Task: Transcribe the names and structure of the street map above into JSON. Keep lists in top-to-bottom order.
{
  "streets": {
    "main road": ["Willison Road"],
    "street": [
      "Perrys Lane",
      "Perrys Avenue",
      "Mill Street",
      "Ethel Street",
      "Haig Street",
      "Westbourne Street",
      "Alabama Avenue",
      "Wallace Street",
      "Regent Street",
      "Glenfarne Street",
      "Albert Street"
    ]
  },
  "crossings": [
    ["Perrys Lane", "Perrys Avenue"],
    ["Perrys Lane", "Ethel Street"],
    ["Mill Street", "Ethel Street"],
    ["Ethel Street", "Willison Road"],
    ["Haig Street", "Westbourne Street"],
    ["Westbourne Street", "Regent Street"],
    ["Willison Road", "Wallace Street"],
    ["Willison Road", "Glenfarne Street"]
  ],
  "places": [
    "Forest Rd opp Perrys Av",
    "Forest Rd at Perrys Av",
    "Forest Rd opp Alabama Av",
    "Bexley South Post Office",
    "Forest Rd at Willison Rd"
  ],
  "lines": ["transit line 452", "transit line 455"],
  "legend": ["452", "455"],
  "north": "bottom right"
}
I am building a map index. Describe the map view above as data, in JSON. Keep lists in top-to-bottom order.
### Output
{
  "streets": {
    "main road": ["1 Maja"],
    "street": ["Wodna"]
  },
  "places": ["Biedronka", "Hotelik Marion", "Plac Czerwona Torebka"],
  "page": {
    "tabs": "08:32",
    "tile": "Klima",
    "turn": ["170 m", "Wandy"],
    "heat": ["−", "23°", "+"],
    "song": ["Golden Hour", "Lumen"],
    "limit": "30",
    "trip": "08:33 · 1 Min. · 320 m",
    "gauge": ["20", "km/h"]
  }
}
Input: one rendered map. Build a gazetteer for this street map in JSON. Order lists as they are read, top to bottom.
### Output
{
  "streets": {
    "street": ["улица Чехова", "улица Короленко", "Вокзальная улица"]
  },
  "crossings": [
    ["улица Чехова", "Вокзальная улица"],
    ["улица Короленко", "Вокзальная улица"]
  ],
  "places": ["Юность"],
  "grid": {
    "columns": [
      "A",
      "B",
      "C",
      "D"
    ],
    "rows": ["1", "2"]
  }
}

::::::::

- [EXERCISE REQUIREMENTS]
Exactly the lines from the one containing "I am building" through the last line of the records are to be transcribed, both endpoints included.

- [TASK ANSWER]
I am building a map index. Describe the map view above as data, in JSON. Keep lists in top-to-bottom order.
### Output
{
  "streets": {
    "main road": ["1 Maja"],
    "street": ["Wodna"]
  },
  "places": ["Biedronka", "Hotelik Marion", "Plac Czerwona Torebka"],
  "page": {
    "tabs": "08:32",
    "tile": "Klima",
    "turn": ["170 m", "Wandy"],
    "heat": ["−", "23°", "+"],
    "song": ["Golden Hour", "Lumen"],
    "limit": "30",
    "trip": "08:33 · 1 Min. · 320 m",
    "gauge": ["20", "km/h"]
  }
}
Input: one rendered map. Build a gazetteer for this street map in JSON. Order lists as they are read, top to bottom.
### Output
{
  "streets": {
    "street": ["улица Чехова", "улица Короленко", "Вокзальная улица"]
  },
  "crossings": [
    ["улица Чехова", "Вокзальная улица"],
    ["улица Короленко", "Вокзальная улица"]
  ],
  "places": ["Юность"],
  "grid": {
    "columns": [
      "A",
      "B",
      "C",
      "D"
    ],
    "rows": ["1", "2"]
  }
}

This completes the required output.